Scan the records below for the string "down" and return every line where it appears.
*** Opening INFORMATION GIVEN ***
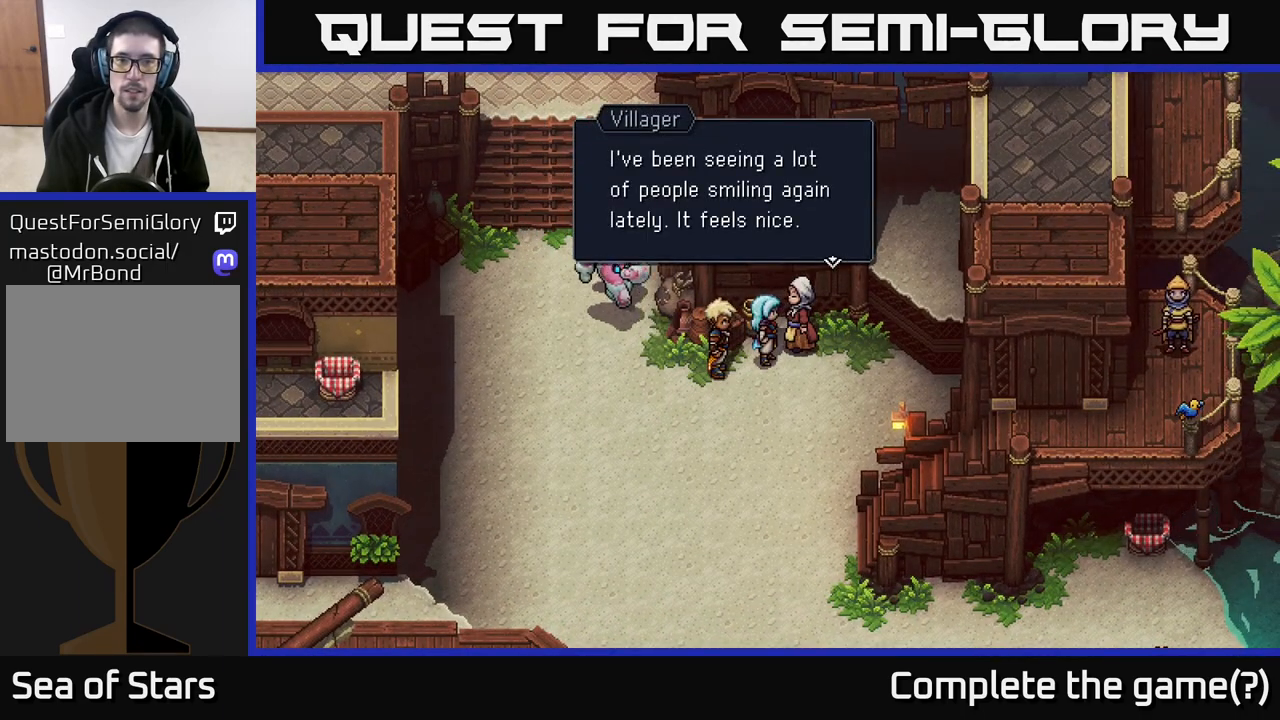
{"buttons": [], "left_stick": "center", "right_stick": "center", "events": [[133, "A", "up"]]}
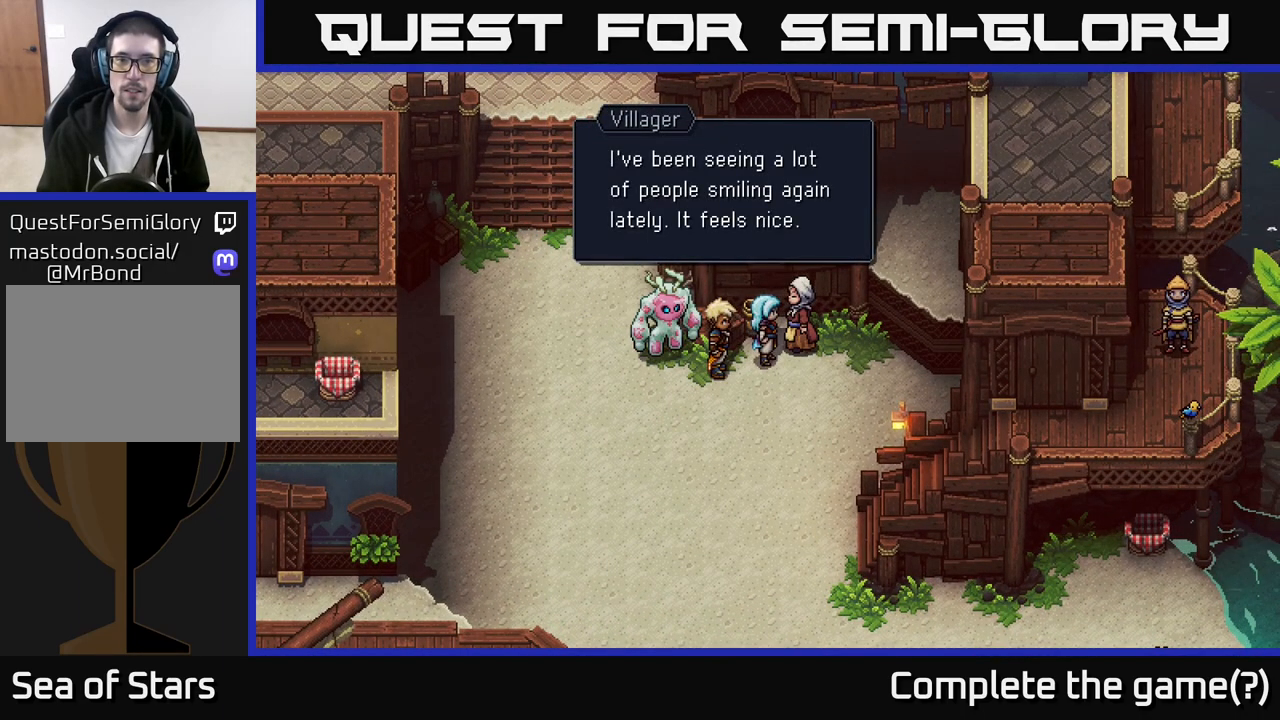
{"buttons": ["A"], "left_stick": "down-right", "right_stick": "center", "events": [[133, "A", "down"], [267, "left_stick", "down"], [317, "A", "up"], [417, "A", "down"], [500, "left_stick", "down-right"]]}
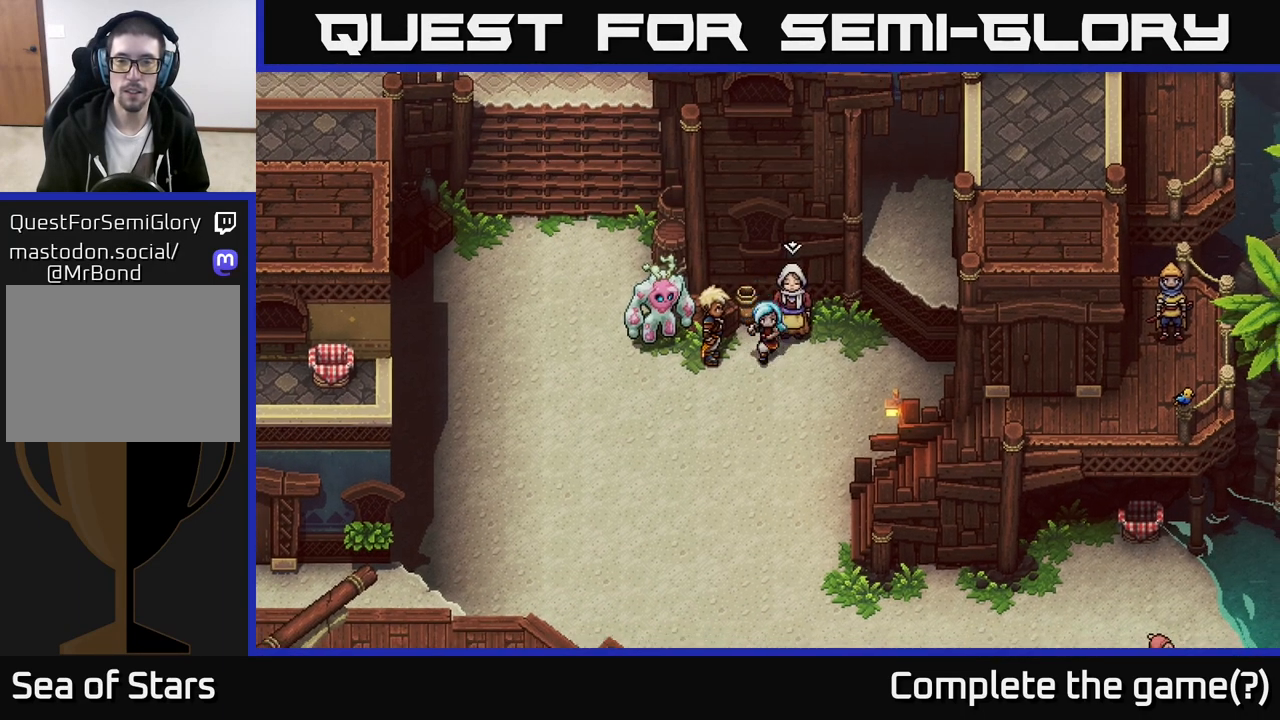
{"buttons": ["A"], "left_stick": "up-right", "right_stick": "center", "events": [[67, "A", "up"], [233, "left_stick", "right"], [333, "left_stick", "up-right"], [483, "A", "down"]]}
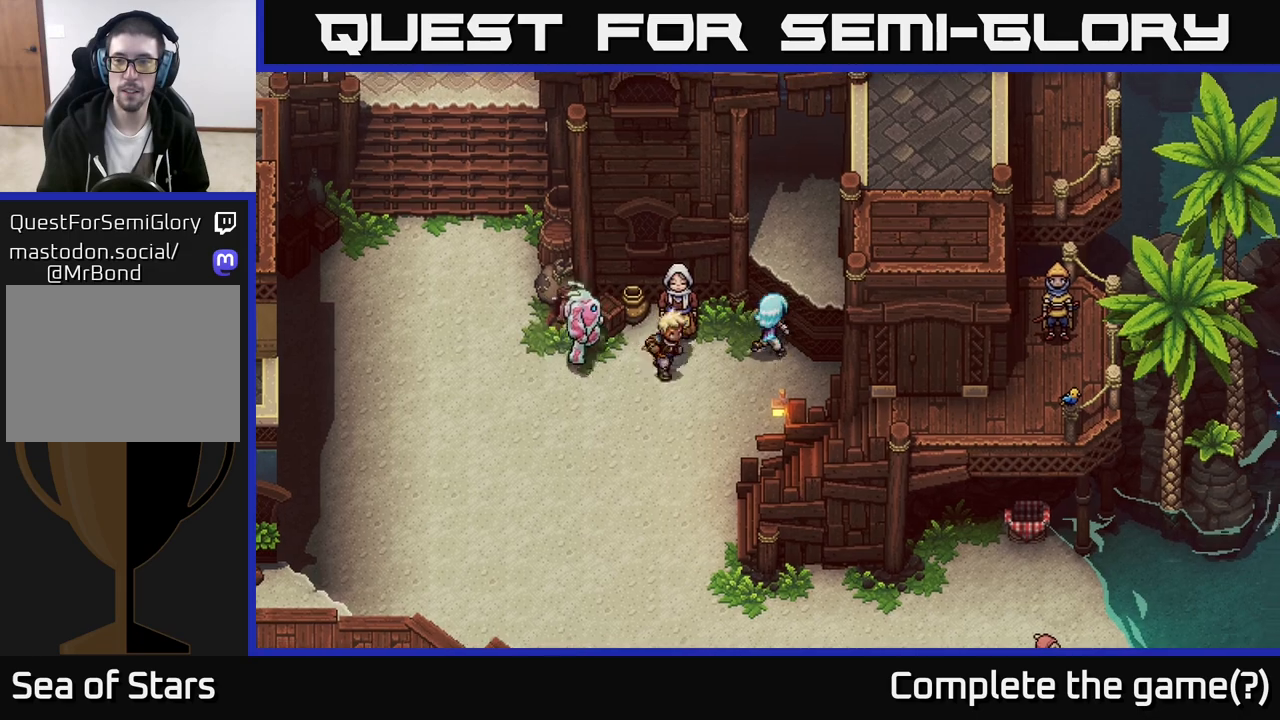
{"buttons": [], "left_stick": "up", "right_stick": "center", "events": [[67, "A", "up"], [150, "A", "down"], [283, "A", "up"], [350, "A", "down"], [383, "left_stick", "up"], [500, "A", "up"]]}
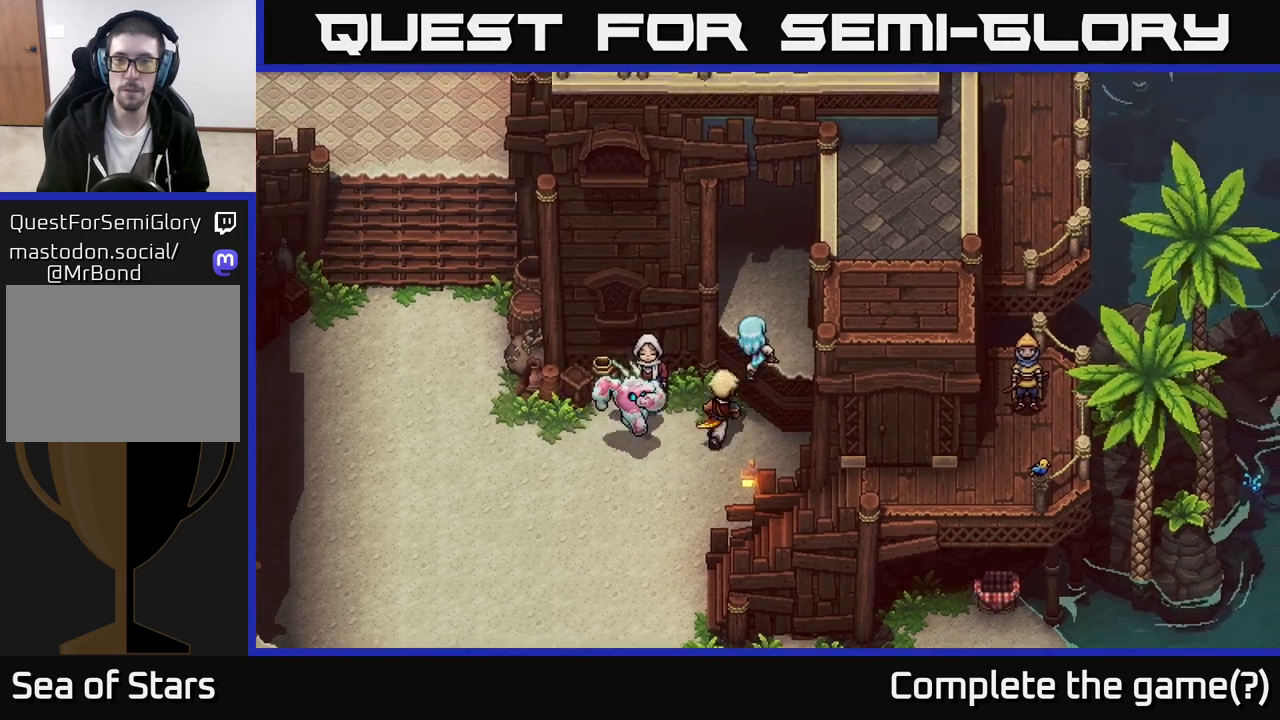
{"buttons": [], "left_stick": "up", "right_stick": "center", "events": []}
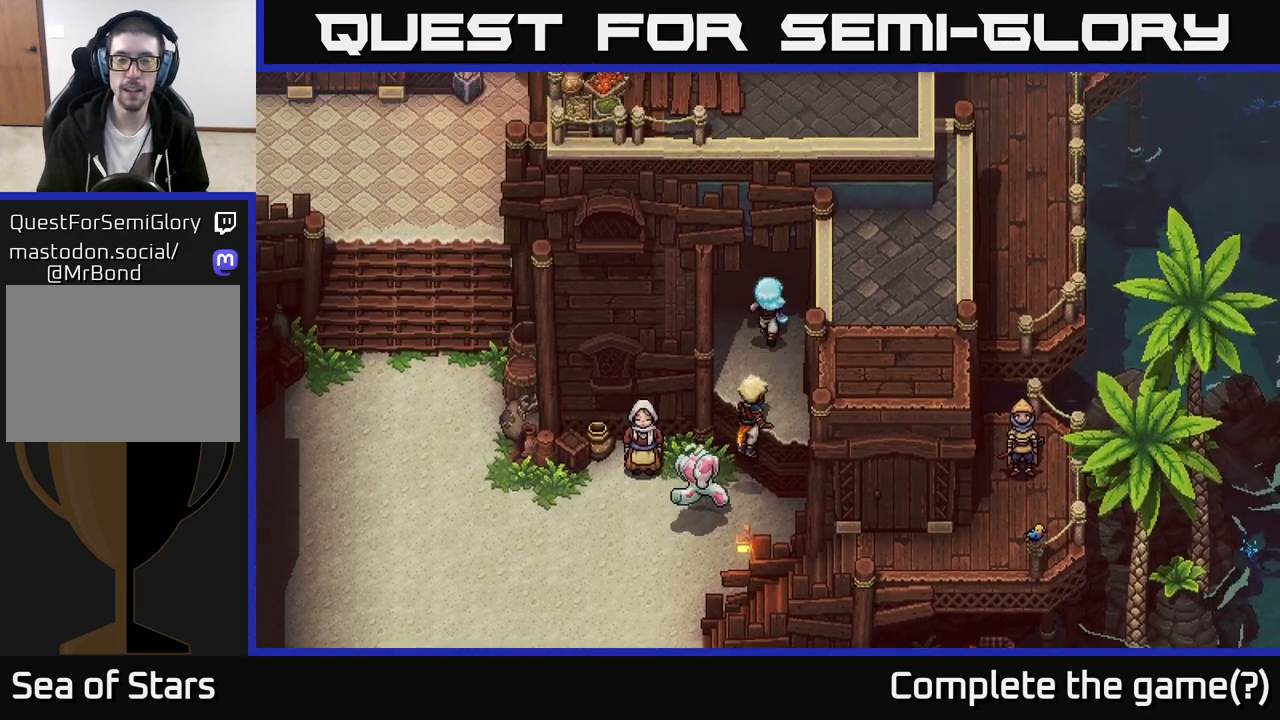
{"buttons": [], "left_stick": "up", "right_stick": "center", "events": []}
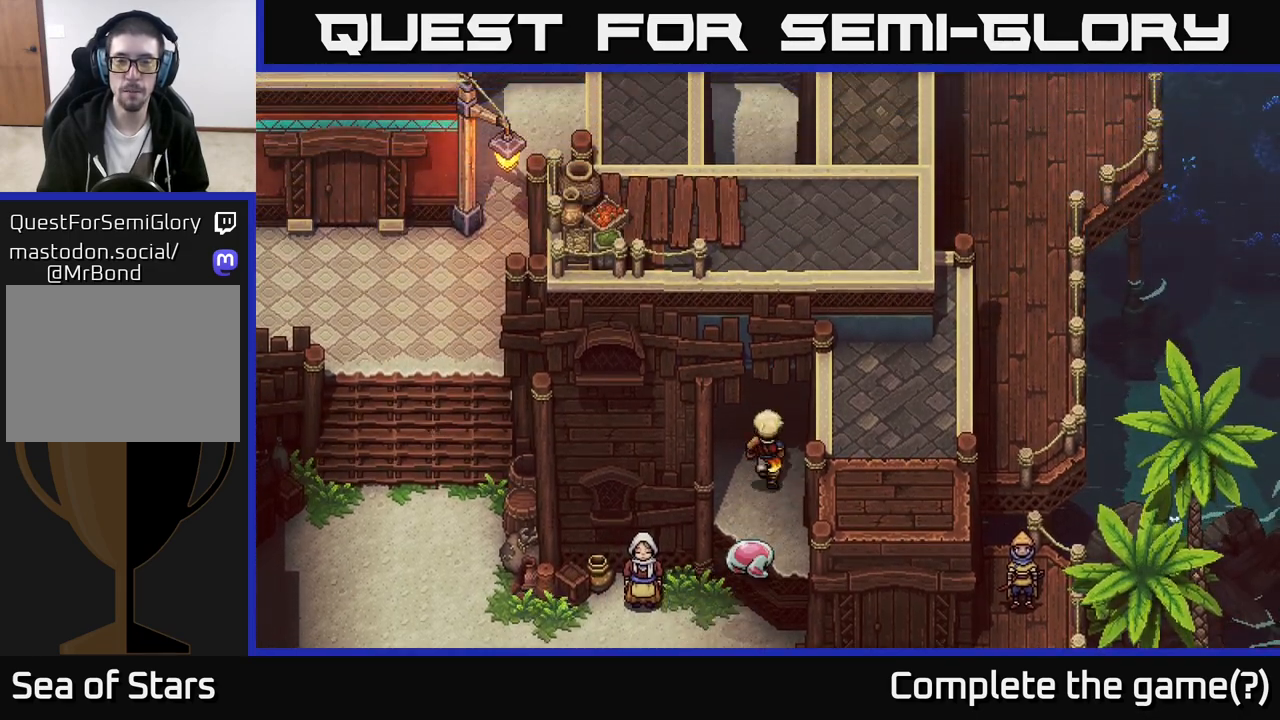
{"buttons": [], "left_stick": "up", "right_stick": "center", "events": []}
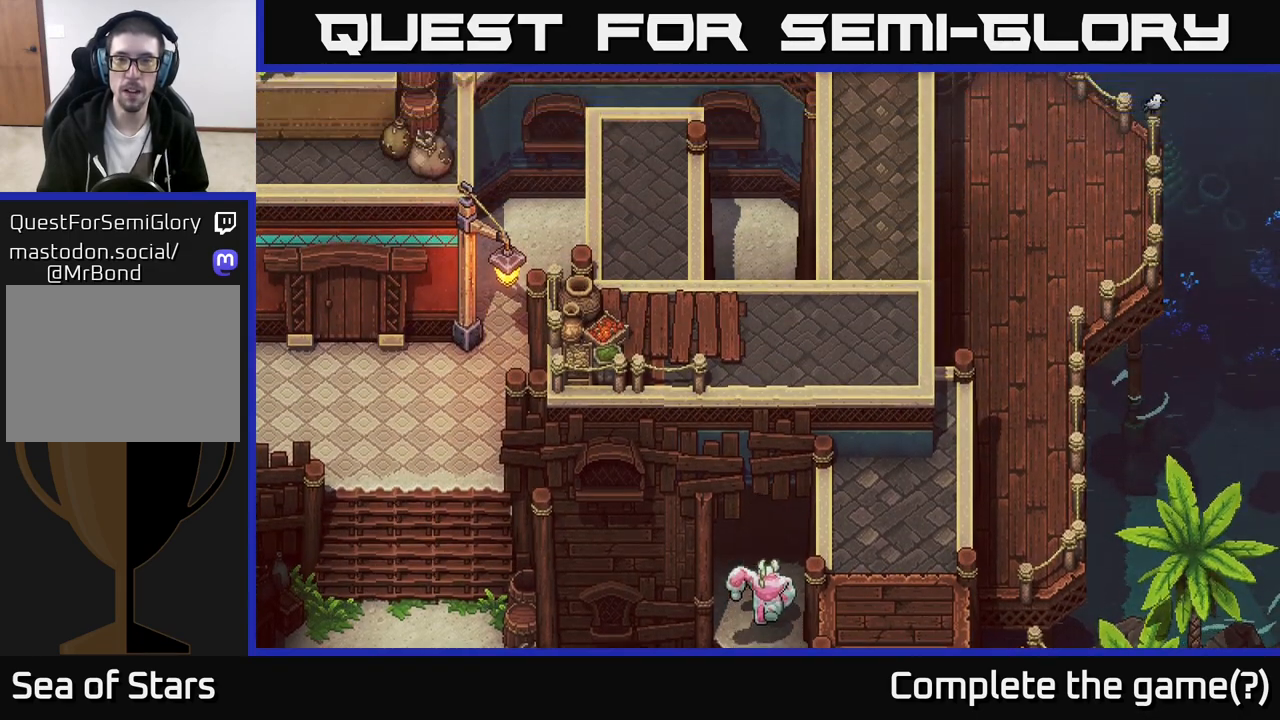
{"buttons": ["A"], "left_stick": "up", "right_stick": "center", "events": [[367, "A", "down"]]}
*** Closing INFORMATION GIVEN ***
*FINISHED TASK*
{"buttons": ["A"], "left_stick": "down-right", "right_stick": "center", "events": [[133, "A", "down"], [267, "left_stick", "down"], [317, "A", "up"], [417, "A", "down"], [500, "left_stick", "down-right"]]}
{"buttons": ["A"], "left_stick": "up-right", "right_stick": "center", "events": [[67, "A", "up"], [233, "left_stick", "right"], [333, "left_stick", "up-right"], [483, "A", "down"]]}
{"buttons": [], "left_stick": "up", "right_stick": "center", "events": [[67, "A", "up"], [150, "A", "down"], [283, "A", "up"], [350, "A", "down"], [383, "left_stick", "up"], [500, "A", "up"]]}
{"buttons": ["A"], "left_stick": "up", "right_stick": "center", "events": [[367, "A", "down"]]}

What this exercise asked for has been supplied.